→ Task directions: The required output consists solely of the lines from the top of the listing through the line containing "fourth-largest city and", transcribed exactly.

→ Record excerpts:
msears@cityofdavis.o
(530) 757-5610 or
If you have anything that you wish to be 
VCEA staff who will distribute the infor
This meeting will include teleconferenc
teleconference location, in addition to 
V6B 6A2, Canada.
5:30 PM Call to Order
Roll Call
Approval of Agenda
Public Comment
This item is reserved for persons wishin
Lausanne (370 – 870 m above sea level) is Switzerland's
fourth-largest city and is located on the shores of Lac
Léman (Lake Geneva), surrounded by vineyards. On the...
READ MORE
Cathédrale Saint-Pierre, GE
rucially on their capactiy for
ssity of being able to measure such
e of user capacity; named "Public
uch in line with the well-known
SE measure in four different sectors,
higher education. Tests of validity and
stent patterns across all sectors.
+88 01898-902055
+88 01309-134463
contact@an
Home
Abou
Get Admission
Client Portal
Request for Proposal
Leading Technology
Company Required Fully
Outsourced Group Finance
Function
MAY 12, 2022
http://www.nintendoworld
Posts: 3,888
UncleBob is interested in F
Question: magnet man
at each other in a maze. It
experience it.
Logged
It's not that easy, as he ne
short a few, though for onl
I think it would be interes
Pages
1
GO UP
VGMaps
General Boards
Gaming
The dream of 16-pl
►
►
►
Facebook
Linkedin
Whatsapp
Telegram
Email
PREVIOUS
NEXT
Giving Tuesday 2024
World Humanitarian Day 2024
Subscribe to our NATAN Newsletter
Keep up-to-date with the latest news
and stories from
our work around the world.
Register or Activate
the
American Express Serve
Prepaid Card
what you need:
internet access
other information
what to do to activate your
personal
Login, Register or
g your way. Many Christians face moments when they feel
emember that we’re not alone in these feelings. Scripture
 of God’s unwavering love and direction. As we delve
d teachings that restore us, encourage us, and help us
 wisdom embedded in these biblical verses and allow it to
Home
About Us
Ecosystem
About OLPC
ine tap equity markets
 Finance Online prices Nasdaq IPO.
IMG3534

→ Solution to the exercise:
msears@cityofdavis.o
(530) 757-5610 or
If you have anything that you wish to be 
VCEA staff who will distribute the infor
This meeting will include teleconferenc
teleconference location, in addition to 
V6B 6A2, Canada.
5:30 PM Call to Order
Roll Call
Approval of Agenda
Public Comment
This item is reserved for persons wishin
Lausanne (370 – 870 m above sea level) is Switzerland's
fourth-largest city and is located on the shores of Lac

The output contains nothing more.